Although the Brookings charts do show that educated, professional people are just as likely suffer prolonged unemployment as the less educated, the authors of the study for some reason do not include these findings in their coldly written summary. Nowhere do we hear a story about the 50-something engineer laid off from a Fortune 500 company a year ago, and who has since given up even looking for work because of untreated clinical depression. Instead, according to the wonkishly dry economic report, he has “exited the work force” and has a “tendency” to not even want a job. He and millions of people like him shall remain nameless as they are rendered into statistical insignificance.

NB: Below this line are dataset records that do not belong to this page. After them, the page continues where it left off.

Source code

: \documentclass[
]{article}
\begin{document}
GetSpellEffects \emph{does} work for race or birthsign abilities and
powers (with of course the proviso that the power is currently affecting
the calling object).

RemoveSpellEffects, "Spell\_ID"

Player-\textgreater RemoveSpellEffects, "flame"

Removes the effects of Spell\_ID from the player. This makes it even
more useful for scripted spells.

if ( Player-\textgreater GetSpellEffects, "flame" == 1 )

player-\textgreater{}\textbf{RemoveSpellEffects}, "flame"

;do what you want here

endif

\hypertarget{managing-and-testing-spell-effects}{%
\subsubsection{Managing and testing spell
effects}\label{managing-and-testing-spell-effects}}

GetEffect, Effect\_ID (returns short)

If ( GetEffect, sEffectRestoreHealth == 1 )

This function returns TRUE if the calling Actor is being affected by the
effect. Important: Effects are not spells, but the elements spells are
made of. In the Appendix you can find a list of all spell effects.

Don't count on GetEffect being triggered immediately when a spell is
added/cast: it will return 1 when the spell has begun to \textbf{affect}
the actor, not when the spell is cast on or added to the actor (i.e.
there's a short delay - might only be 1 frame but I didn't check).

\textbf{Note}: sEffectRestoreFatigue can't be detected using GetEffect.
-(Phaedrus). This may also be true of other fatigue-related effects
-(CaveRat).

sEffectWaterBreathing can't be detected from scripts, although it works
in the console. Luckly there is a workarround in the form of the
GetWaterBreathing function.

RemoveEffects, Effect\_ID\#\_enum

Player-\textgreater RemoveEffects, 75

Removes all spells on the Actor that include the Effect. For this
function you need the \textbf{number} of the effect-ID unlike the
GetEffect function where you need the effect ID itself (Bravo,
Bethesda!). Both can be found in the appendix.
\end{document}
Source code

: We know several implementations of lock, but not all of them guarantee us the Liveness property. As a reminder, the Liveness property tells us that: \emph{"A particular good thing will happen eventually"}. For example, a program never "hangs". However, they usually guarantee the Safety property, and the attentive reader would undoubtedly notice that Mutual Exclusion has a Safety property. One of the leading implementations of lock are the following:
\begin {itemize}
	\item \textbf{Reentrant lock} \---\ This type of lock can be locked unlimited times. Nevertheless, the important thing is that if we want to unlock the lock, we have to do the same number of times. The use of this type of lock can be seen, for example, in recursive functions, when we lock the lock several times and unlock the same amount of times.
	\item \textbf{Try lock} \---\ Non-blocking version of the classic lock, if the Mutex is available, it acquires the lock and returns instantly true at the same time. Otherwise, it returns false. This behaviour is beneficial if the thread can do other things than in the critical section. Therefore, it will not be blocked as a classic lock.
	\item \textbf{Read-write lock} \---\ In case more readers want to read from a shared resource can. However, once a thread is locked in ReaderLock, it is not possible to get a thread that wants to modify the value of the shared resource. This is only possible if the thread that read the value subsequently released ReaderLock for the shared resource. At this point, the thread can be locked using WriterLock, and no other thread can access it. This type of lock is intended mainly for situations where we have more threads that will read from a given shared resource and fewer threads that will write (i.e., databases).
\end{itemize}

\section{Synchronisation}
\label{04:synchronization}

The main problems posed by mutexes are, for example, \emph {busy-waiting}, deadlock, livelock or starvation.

The Social Darwinist subtext goes something like this: if we simply ignore the chronically unemployed, they will magically disappear from our radar screen. No more pings, no more blips. As Binyamin Applebaum of the New York Times puts it,

The basic argument made by the new paper, and others like it, is that the long-standing relationship between movements in inflation and unemployment, which appeared to break down during the Great Recession and its aftermath, can be restored by writing off long-term unemployment. The Phillips curve, a description of this relationship, predicted a decline of one percentage point per year between 2009 and 2013. The actual average was just 0.2 percentage points.

Adjust for – which is to say, ignore – long-term unemployment and voila! The difference almost completely vanishes.

And President Obama and Congress are not about to pledge the full bureaucratic or financial support of the United States government to search for and rescue this particular group of vanished, doomed, expendable passengers. Looking for miniscule glints of metal in a million-square mile locus, though? That, says the president, is now “among America’s top priorities.”

There isn’t an ocean too deep, or a mountain so high it can keep them away…. away from thumping their chests and strutting their all-American exceptional stuff in their never-ending quest to become CNN Heroes.